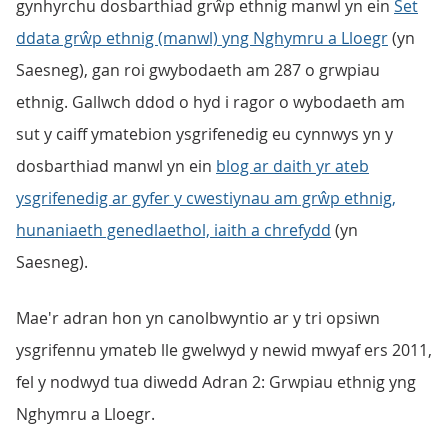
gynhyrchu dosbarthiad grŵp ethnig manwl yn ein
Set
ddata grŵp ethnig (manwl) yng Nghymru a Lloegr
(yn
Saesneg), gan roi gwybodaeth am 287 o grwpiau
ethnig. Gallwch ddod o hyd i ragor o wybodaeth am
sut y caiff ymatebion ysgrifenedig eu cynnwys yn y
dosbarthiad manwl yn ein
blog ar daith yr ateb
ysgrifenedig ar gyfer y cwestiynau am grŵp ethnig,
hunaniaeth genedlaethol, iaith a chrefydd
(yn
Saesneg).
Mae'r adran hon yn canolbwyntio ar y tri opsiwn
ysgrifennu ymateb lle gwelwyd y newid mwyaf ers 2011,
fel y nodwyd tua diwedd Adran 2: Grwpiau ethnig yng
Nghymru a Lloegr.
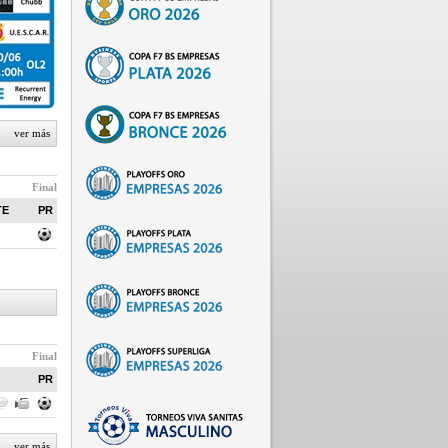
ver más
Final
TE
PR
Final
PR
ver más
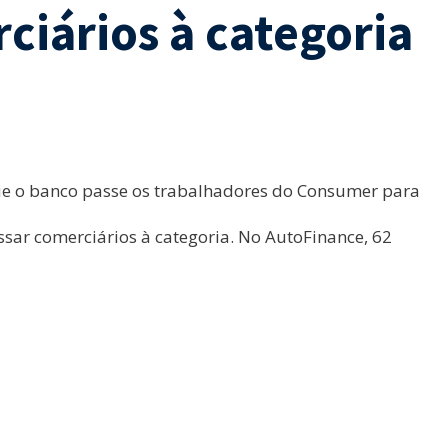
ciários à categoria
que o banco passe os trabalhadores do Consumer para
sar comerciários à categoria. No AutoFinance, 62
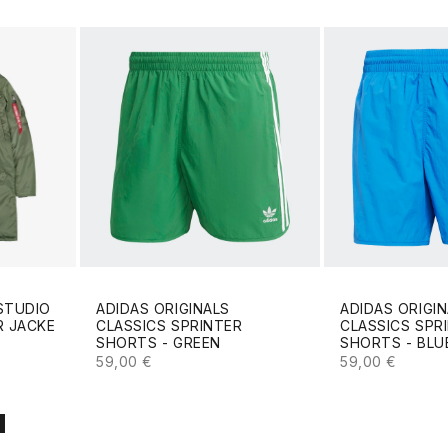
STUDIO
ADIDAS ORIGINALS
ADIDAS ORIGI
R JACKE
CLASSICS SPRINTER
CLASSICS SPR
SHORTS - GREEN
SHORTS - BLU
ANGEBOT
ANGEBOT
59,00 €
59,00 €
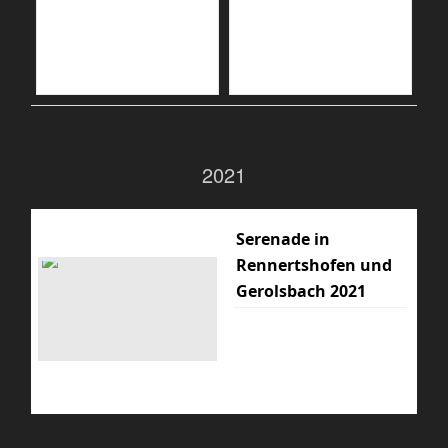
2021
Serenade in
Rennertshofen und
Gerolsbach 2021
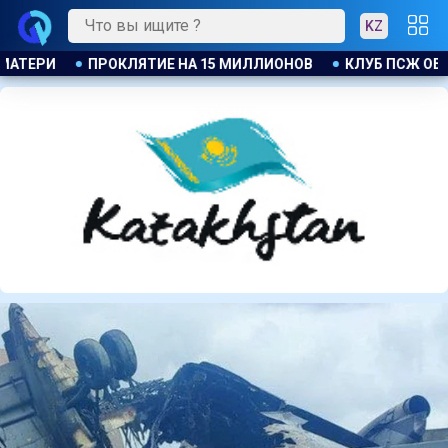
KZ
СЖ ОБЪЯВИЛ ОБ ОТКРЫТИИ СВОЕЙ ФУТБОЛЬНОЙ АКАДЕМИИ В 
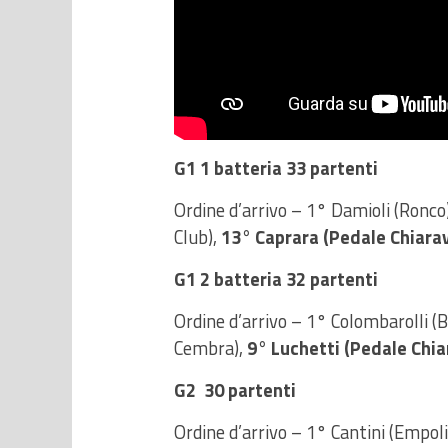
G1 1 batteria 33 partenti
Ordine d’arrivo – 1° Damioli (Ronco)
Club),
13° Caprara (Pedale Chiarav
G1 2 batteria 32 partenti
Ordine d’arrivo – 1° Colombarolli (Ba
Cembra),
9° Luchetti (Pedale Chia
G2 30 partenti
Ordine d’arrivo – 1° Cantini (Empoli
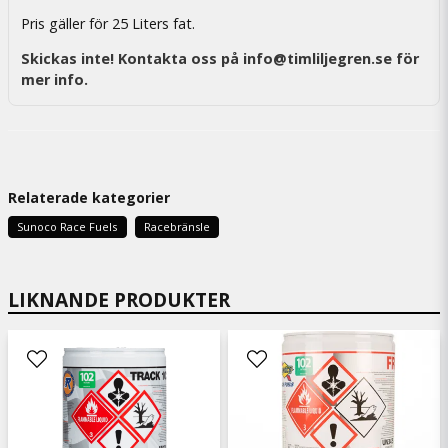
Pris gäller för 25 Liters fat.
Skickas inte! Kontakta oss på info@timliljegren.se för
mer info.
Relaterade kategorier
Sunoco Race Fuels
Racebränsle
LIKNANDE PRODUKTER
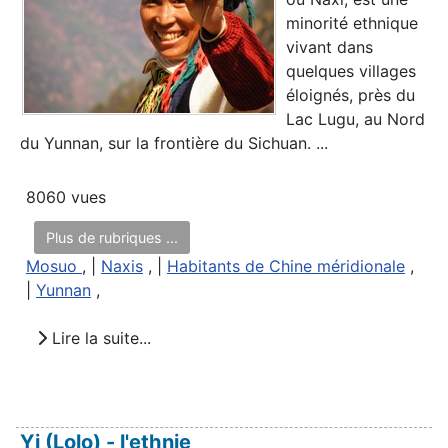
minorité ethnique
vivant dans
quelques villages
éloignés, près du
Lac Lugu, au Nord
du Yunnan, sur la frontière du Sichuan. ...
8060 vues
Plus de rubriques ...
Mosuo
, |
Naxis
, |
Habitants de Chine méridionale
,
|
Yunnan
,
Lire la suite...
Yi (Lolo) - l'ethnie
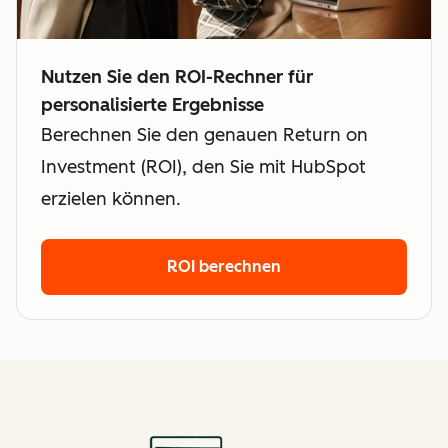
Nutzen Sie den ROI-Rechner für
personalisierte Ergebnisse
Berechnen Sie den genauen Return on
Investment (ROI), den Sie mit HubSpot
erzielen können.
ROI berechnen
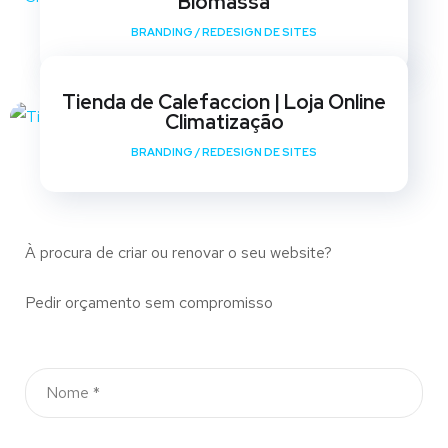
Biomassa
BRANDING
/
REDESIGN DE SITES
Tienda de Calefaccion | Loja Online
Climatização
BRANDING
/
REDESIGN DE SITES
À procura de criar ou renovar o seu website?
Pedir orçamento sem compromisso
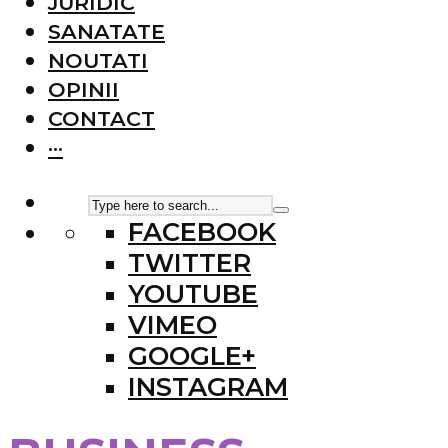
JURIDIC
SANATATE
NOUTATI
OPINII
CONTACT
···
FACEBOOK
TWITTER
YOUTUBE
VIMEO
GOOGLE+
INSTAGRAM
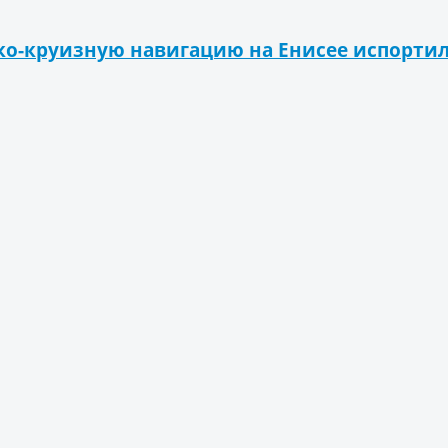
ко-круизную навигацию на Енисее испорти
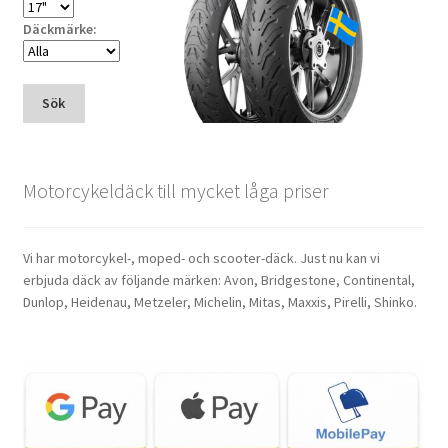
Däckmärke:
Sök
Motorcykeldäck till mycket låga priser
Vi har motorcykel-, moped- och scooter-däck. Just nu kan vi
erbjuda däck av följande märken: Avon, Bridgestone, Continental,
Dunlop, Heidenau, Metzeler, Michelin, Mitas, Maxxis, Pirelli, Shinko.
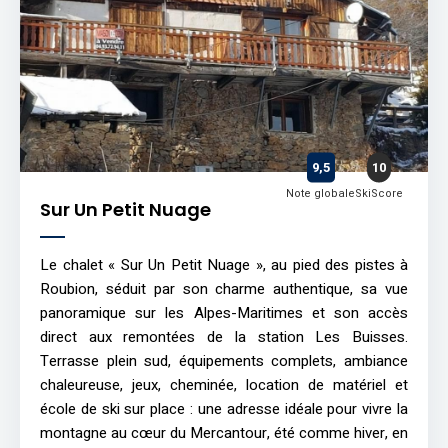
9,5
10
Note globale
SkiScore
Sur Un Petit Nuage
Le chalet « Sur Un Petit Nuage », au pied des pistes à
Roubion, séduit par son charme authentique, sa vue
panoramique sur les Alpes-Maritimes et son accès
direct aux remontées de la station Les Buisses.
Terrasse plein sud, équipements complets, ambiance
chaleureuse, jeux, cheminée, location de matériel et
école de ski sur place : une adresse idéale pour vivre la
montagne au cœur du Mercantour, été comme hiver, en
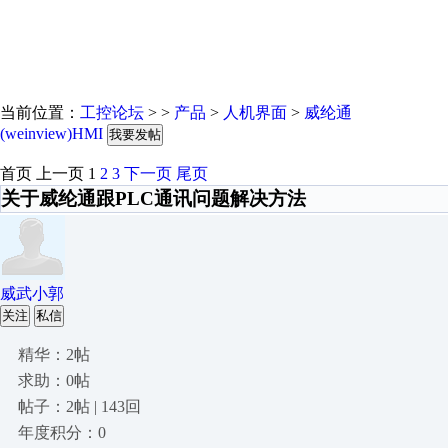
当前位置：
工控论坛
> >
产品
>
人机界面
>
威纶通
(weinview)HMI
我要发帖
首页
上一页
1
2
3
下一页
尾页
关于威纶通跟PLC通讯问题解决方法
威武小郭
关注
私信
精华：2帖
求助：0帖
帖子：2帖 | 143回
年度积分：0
● ● ● ● ●
Read the lines above. Gather those in which the string "dosbarthiad" is found.

gynhyrchu dosbarthiad grŵp ethnig manwl yn ein
dosbarthiad manwl yn ein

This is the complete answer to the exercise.